2,66ae4493fc7c710a8db6d9620901f40d,e731dfad79b4686d049d024b9fc97360,-1.0,5.0,"{'actual_k': 0, 'was_impossible': False}"
3,66ae4493fc7c710a8db6d9620901f40d,b3793f4676bdf327ca34c40d236ee2b2,-1.0,5.0,"{'actual_k': 0, 'was_impossible': False}"
4,66ae4493fc7c710a8db6d9620901f40d,77cc62dc80ebe12a0452d1ce0565acdc,-1.0,5.0,"{'actual_k': 0, 'was_impossible': False}"


Although the KNN recommendation system and FunkSVD recommendation system both recommended the same 5 products for customer '66ae4493fc7c710a8db6d9620901f40d',  the  predicted ratings for the KKN recommendation is much higher at 5.

In [37]:
# RMSE
RMSE = accuracy.rmse(pred, verbose=False)
RMSE

4.9583506772736206

In [38]:

# MAE
MAE = accuracy.mae(pred, verbose=False)
print(MAE)

4.7006990680466405


### Comparing the tuned FunkSVD model and the tuned KNN model

Although the untuned KNN algorithm had the best test RMSE score when compared to CoClustering, FunkSVD, and NormalPredictor algorithms, the tuned FunkSVD algorithm outperformed the tuned KNN algorithm with an RMSE of 2, while the KNN algorithm had an RMSE of 5.
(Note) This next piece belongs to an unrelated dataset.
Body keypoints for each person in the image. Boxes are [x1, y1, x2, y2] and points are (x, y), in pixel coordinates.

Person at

The reason for the difference in performance between KNN and FunkSVD algorithms may be because they work in very different ways. KNN algorithms struggle with sparse matrices, as they do not assume any underlying data distribution, while FunkSVD algorithm assumes that the data can be represented as a low-rank matrix. Which could of resulted in the FunkSVD model performing better than KNN model on unseen test data.
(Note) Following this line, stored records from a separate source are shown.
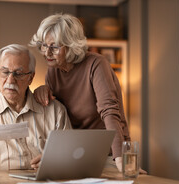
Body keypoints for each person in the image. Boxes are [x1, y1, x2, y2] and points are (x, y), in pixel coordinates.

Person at [29, 13, 138, 172]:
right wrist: (42, 90)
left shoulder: (96, 64)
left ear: (71, 45)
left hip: (107, 155)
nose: (47, 52)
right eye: (44, 45)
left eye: (54, 47)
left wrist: (121, 158)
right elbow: (56, 118)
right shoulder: (53, 72)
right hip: (75, 154)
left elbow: (110, 112)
https://medium.com/analytics-vidhya/k-nearest-neighbors-all-you-need-to-know-1333eb5f0ed0


## Item - Item 
An item-item based collaborative recommendation system was attempted, but due to the wide range of over 32000 products and a low average purchase rate of unique products per costumer, it faced difficulties. The system struggled to identify similar items accordingly because there were very few pairwise arrays available, making the task extremely challenging and therefore making that recommendation system redundant.

# Summary 

In the notebook 3_modelling_comparing_market_basket I have developed a product recommendation system that suggests products to customers based on the items in their basket. As Olist's order history data grows, it would be beneficial for the business to explore product recommendations based on the customer state and/or product categories of items in their basket. This could provide a more personalised recommendation if trends are found.
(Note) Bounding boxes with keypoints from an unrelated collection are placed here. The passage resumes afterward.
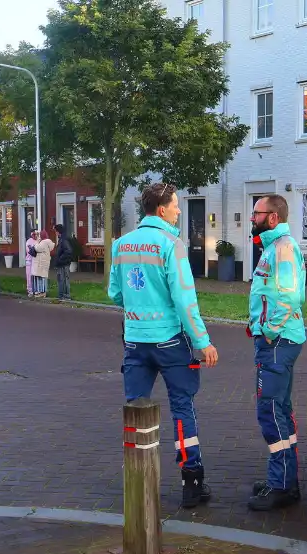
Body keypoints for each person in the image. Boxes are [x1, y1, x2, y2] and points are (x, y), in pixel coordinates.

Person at [108, 182, 219, 509]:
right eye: (175, 205)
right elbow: (185, 300)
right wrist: (203, 342)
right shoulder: (172, 244)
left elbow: (115, 293)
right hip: (170, 341)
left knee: (136, 408)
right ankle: (192, 482)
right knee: (182, 407)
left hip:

It's important to note that when creating a collaborative filtering-based product recommendation system, choosing a model with the lowest test_RSME score isn't enough. It's crucial to understand how the model will work with the available order data. I recommend that Olist considers user-based recommendations using the FunkSVD recommendation model.